Presently, the EU is eager to enforce the “green transition” in the member states: suffice it to mention that the present Portugal’s Council presidency in the first half of 2021, explicitly included in its priorities the notion of “Green and Resilient Europe” putting at the centre of the member states recovery coherent approaches coped with the “green, social, digital and global Europe” issues.
Advances in structural reforms
Success in European integration, to a certain degree, depends on optimal advance in national structural reforms; the latter are supposed to be in line with the modern global and European challenges. Particularly, at present, structural reforms are needed to make our economies more stable, inclusive, productive and resilient. Depending on the year, technical support is generally provided to help the states reform their budgetary systems, modernising public administration and enhance the quality and efficiency of national judicial systems, assisting in efforts to combat fraud, corruption and money laundering. Furthermore, support is rendered in a better management of natural resources and resource efficiency, to implement Union’s energy and sustainability initiatives. In addition, states will be assisted in the development of capital markets, in insolvency frameworks and in strengthening their ability to deal with non-performing loans. Most states in the post-covid period will benefit from support to implement reforms in healthcare and social welfare systems.

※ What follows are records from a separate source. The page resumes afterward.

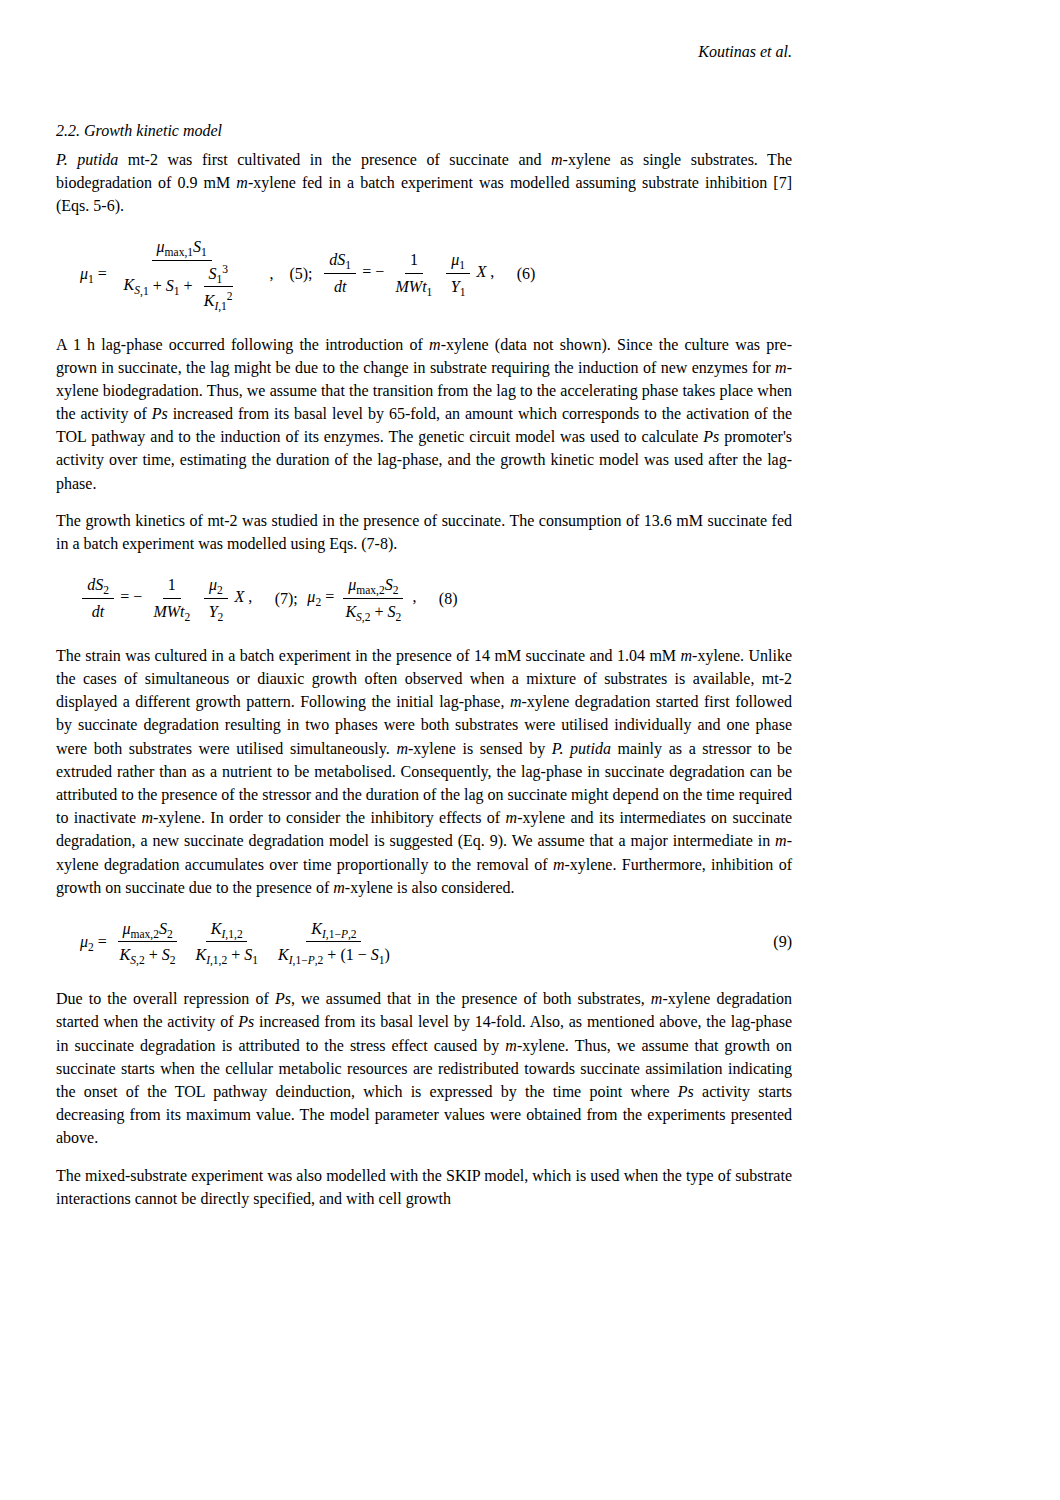Koutinas et al.
2.2. Growth kinetic model
P. putida mt-2 was first cultivated in the presence of succinate and m-xylene as single substrates. The biodegradation of 0.9 mM m-xylene fed in a batch experiment was modelled assuming substrate inhibition [7] (Eqs. 5-6).
μ1 = μmax,1S1 KS,1 + S1 + S13 KI,12 , (5); dS1 dt = − 1 MWt1 μ1 Y1 X , (6)
A 1 h lag-phase occurred following the introduction of m-xylene (data not shown). Since the culture was pre-grown in succinate, the lag might be due to the change in substrate requiring the induction of new enzymes for m-xylene biodegradation. Thus, we assume that the transition from the lag to the accelerating phase takes place when the activity of Ps increased from its basal level by 65-fold, an amount which corresponds to the activation of the TOL pathway and to the induction of its enzymes. The genetic circuit model was used to calculate Ps promoter's activity over time, estimating the duration of the lag-phase, and the growth kinetic model was used after the lag-phase.
The growth kinetics of mt-2 was studied in the presence of succinate. The consumption of 13.6 mM succinate fed in a batch experiment was modelled using Eqs. (7-8).
dS2 dt = − 1 MWt2 μ2 Y2 X , (7); μ2 = μmax,2S2 KS,2 + S2 , (8)
The strain was cultured in a batch experiment in the presence of 14 mM succinate and 1.04 mM m-xylene. Unlike the cases of simultaneous or diauxic growth often observed when a mixture of substrates is available, mt-2 displayed a different growth pattern. Following the initial lag-phase, m-xylene degradation started first followed by succinate degradation resulting in two phases were both substrates were utilised individually and one phase were both substrates were utilised simultaneously. m-xylene is sensed by P. putida mainly as a stressor to be extruded rather than as a nutrient to be metabolised. Consequently, the lag-phase in succinate degradation can be attributed to the presence of the stressor and the duration of the lag on succinate might depend on the time required to inactivate m-xylene. In order to consider the inhibitory effects of m-xylene and its intermediates on succinate degradation, a new succinate degradation model is suggested (Eq. 9). We assume that a major intermediate in m-xylene degradation accumulates over time proportionally to the removal of m-xylene. Furthermore, inhibition of growth on succinate due to the presence of m-xylene is also considered.
μ2 = μmax,2S2 KS,2 + S2 KI,1,2 KI,1,2 + S1 KI,1−P,2 KI,1−P,2 + (1 − S1) (9)
Due to the overall repression of Ps, we assumed that in the presence of both substrates, m-xylene degradation started when the activity of Ps increased from its basal level by 14-fold. Also, as mentioned above, the lag-phase in succinate degradation is attributed to the stress effect caused by m-xylene. Thus, we assume that growth on succinate starts when the cellular metabolic resources are redistributed towards succinate assimilation indicating the onset of the TOL pathway deinduction, which is expressed by the time point where Ps activity starts decreasing from its maximum value. The model parameter values were obtained from the experiments presented above.
The mixed-substrate experiment was also modelled with the SKIP model, which is used when the type of substrate interactions cannot be directly specified, and with cell growth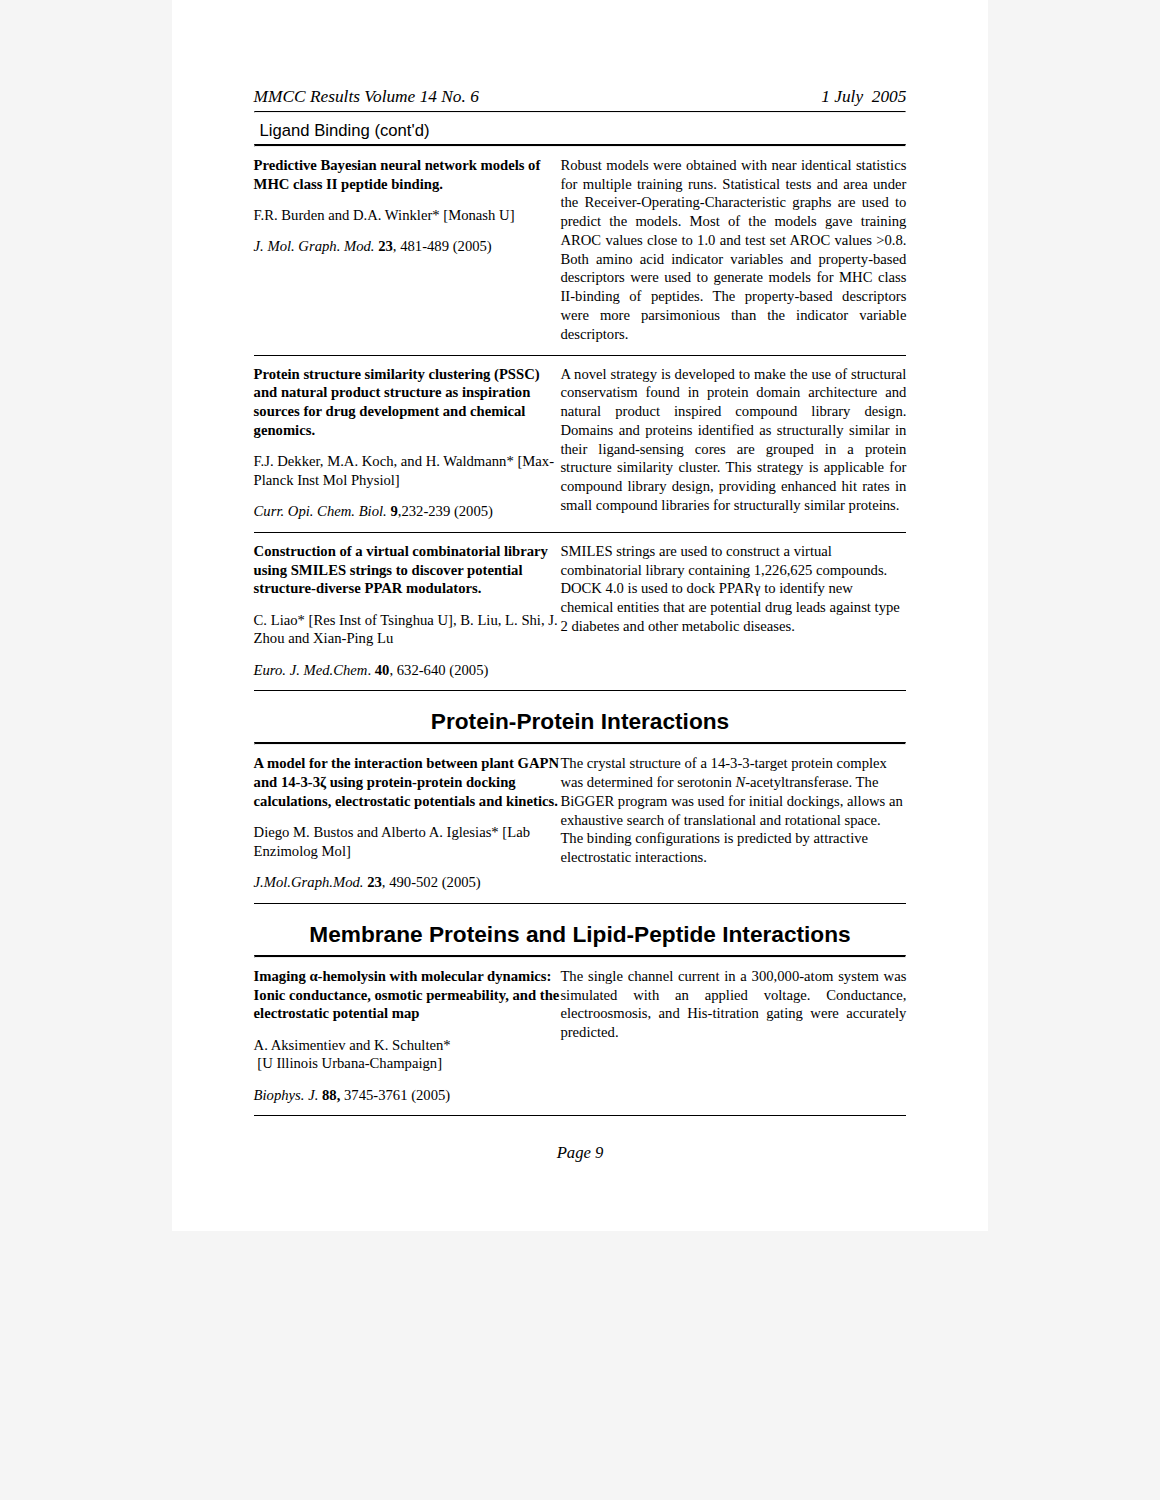MMCC Results Volume 14 No. 6
1 July 2005
Ligand Binding (cont'd)
| Predictive Bayesian neural network models of MHC class II peptide binding. F.R. Burden and D.A. Winkler* [Monash U] J. Mol. Graph. Mod. 23 , 481-489 (2005) | Robust models were obtained with near identical statistics for multiple training runs. Statistical tests and area under the Receiver-Operating-Characteristic graphs are used to predict the models. Most of the models gave training AROC values close to 1.0 and test set AROC values >0.8. Both amino acid indicator variables and property-based descriptors were used to generate models for MHC class II-binding of peptides. The property-based descriptors were more parsimonious than the indicator variable descriptors. |
| Protein structure similarity clustering (PSSC) and natural product structure as inspiration sources for drug development and chemical genomics. F.J. Dekker, M.A. Koch, and H. Waldmann* [Max-Planck Inst Mol Physiol] Curr. Opi. Chem. Biol. 9 ,232-239 (2005) | A novel strategy is developed to make the use of structural conservatism found in protein domain architecture and natural product inspired compound library design. Domains and proteins identified as structurally similar in their ligand-sensing cores are grouped in a protein structure similarity cluster. This strategy is applicable for compound library design, providing enhanced hit rates in small compound libraries for structurally similar proteins. |
| Construction of a virtual combinatorial library using SMILES strings to discover potential structure-diverse PPAR modulators. C. Liao* [Res Inst of Tsinghua U], B. Liu, L. Shi, J. Zhou and Xian-Ping Lu Euro. J. Med.Chem . 40 , 632-640 (2005) | SMILES strings are used to construct a virtual combinatorial library containing 1,226,625 compounds. DOCK 4.0 is used to dock PPARγ to identify new chemical entities that are potential drug leads against type 2 diabetes and other metabolic diseases. |
Protein-Protein Interactions
| A model for the interaction between plant GAPN and 14-3-3ζ using protein-protein docking calculations, electrostatic potentials and kinetics. Diego M. Bustos and Alberto A. Iglesias* [Lab Enzimolog Mol] J.Mol.Graph.Mod. 23 , 490-502 (2005) | The crystal structure of a 14-3-3-target protein complex was determined for serotonin N -acetyltransferase. The BiGGER program was used for initial dockings, allows an exhaustive search of translational and rotational space. The binding configurations is predicted by attractive electrostatic interactions. |
Membrane Proteins and Lipid-Peptide Interactions
| Imaging α-hemolysin with molecular dynamics: Ionic conductance, osmotic permeability, and the electrostatic potential map A. Aksimentiev and K. Schulten* [U Illinois Urbana-Champaign] Biophys. J. 88, 3745-3761 (2005) | The single channel current in a 300,000-atom system was simulated with an applied voltage. Conductance, electroosmosis, and His-titration gating were accurately predicted. |
Page 9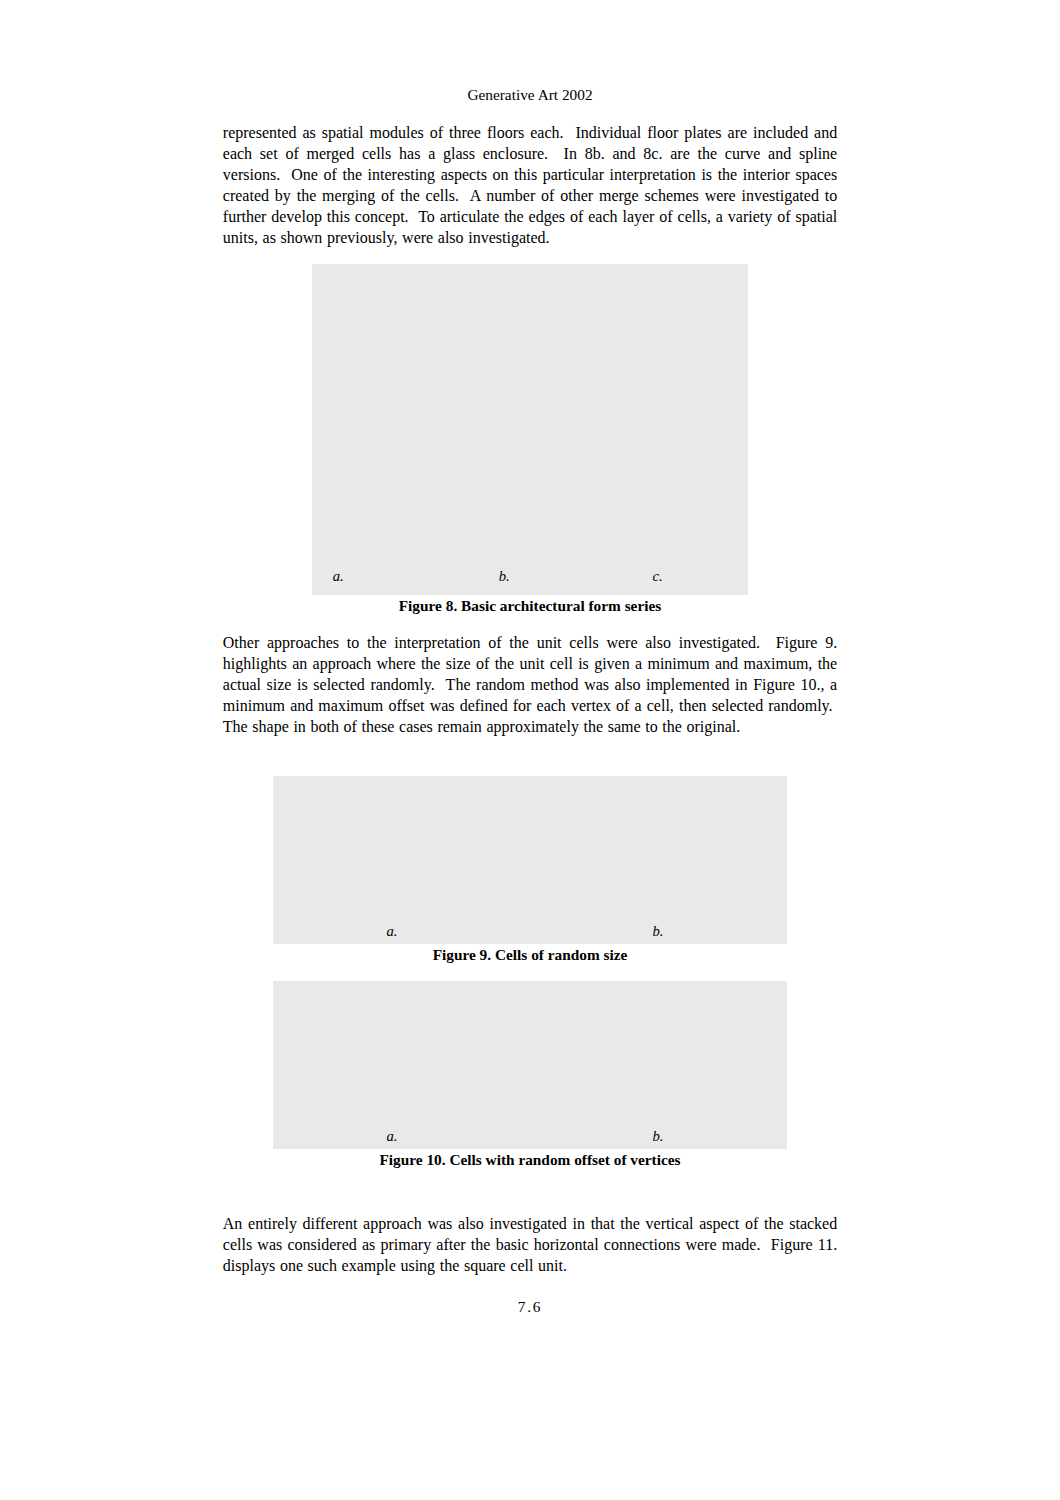Generative Art 2002
represented as spatial modules of three floors each. Individual floor plates are included and each set of merged cells has a glass enclosure. In 8b. and 8c. are the curve and spline versions. One of the interesting aspects on this particular interpretation is the interior spaces created by the merging of the cells. A number of other merge schemes were investigated to further develop this concept. To articulate the edges of each layer of cells, a variety of spatial units, as shown previously, were also investigated.
a. b. c.
Figure 8. Basic architectural form series
Other approaches to the interpretation of the unit cells were also investigated. Figure 9. highlights an approach where the size of the unit cell is given a minimum and maximum, the actual size is selected randomly. The random method was also implemented in Figure 10., a minimum and maximum offset was defined for each vertex of a cell, then selected randomly. The shape in both of these cases remain approximately the same to the original.
a. b.
Figure 9. Cells of random size
a. b.
Figure 10. Cells with random offset of vertices
An entirely different approach was also investigated in that the vertical aspect of the stacked cells was considered as primary after the basic horizontal connections were made. Figure 11. displays one such example using the square cell unit.
7.6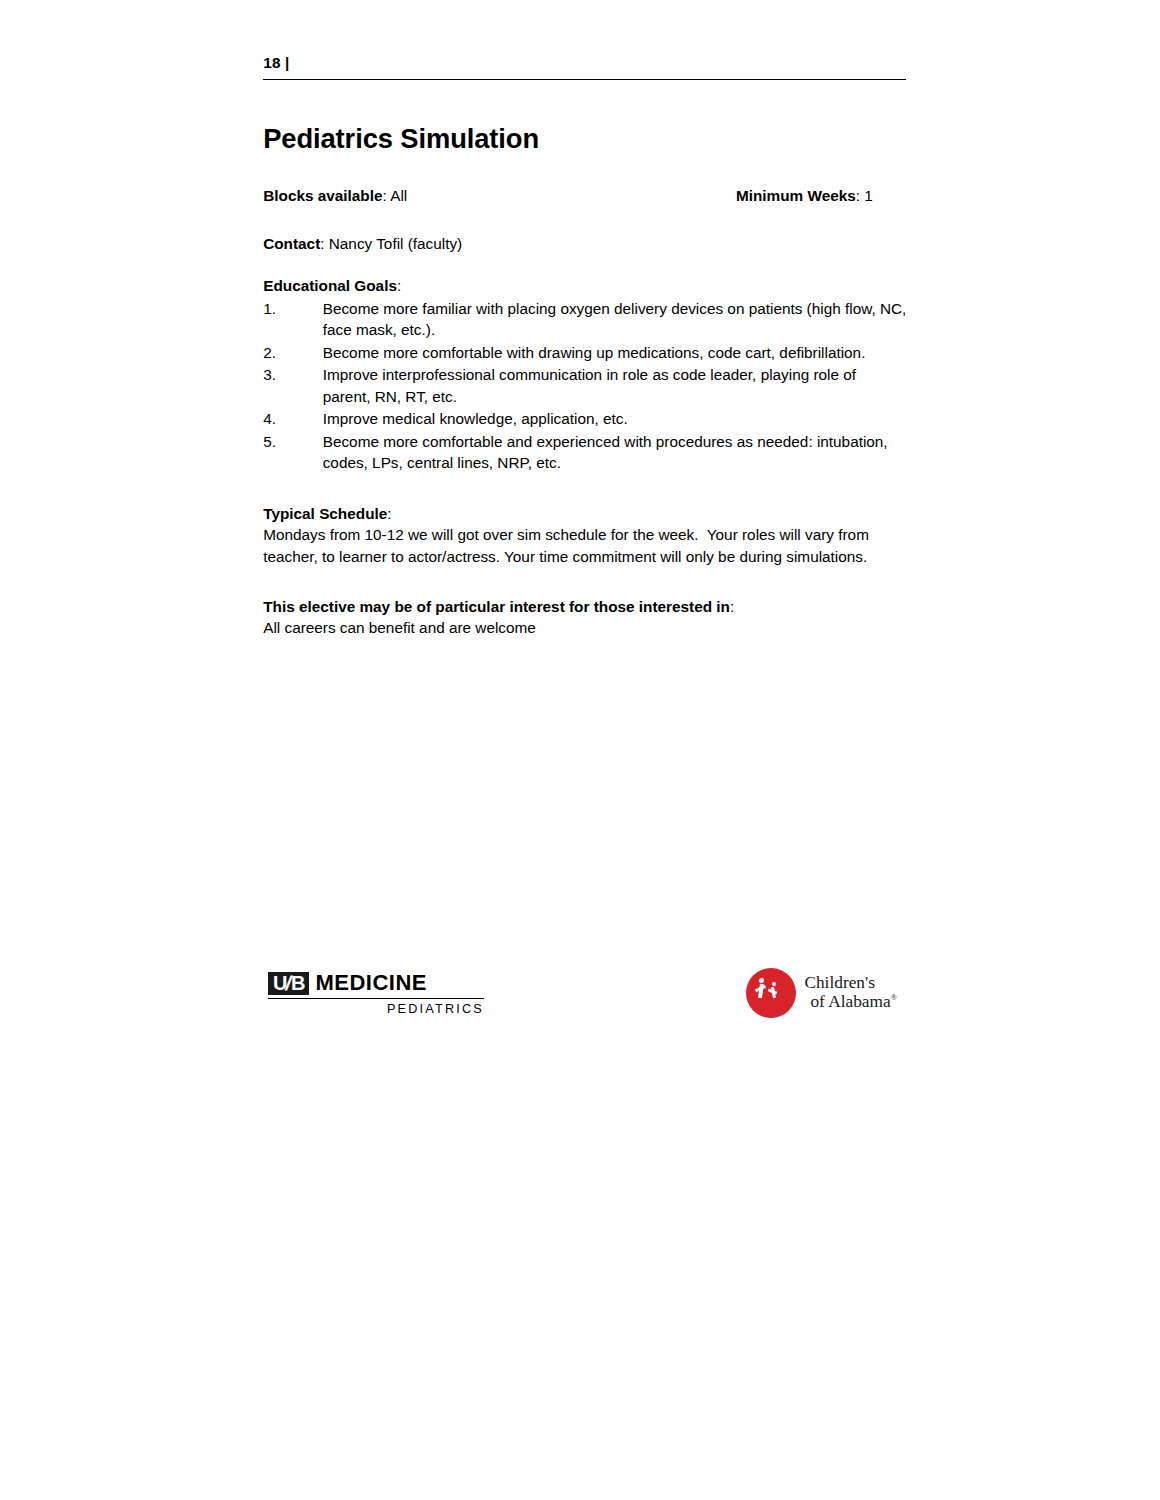18 |
Pediatrics Simulation
Blocks available: All
Minimum Weeks: 1
Contact: Nancy Tofil (faculty)
Educational Goals:
1. Become more familiar with placing oxygen delivery devices on patients (high flow, NC, face mask, etc.).
2. Become more comfortable with drawing up medications, code cart, defibrillation.
3. Improve interprofessional communication in role as code leader, playing role of parent, RN, RT, etc.
4. Improve medical knowledge, application, etc.
5. Become more comfortable and experienced with procedures as needed: intubation, codes, LPs, central lines, NRP, etc.
Typical Schedule:
Mondays from 10-12 we will got over sim schedule for the week. Your roles will vary from teacher, to learner to actor/actress. Your time commitment will only be during simulations.
This elective may be of particular interest for those interested in:
All careers can benefit and are welcome
U/B MEDICINE
PEDIATRICS
Children's
of Alabama®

The EU’s support for structural reforms in the states is a rater recent endeavor: Commission started the “structural reform support service, SRSS” already in 2015; the program entered into force in May 2017. The main idea was to assist the member states in the preparation, design and implementation of institutional, structural and administrative reforms. The SRSS manages support programs with an average yearly budget of about €140 million during 2017-2020. The support provided through the program is available to all EU states upon their request and requires no co-financing.
European Commission through annual working programs support measures in the states concerning structural reforms: about 150 projects almost in all EU member states are getting technical support to carry out perspective transformations.
More in: Factsheet – Structural Reform Support Service
The chosen theme in the second article devoted to political-economy’s issues is, according to our Institute’s opinion, vital for the European future: only sophisticated and thorough member states’ development programs can provide for success in perspective integration.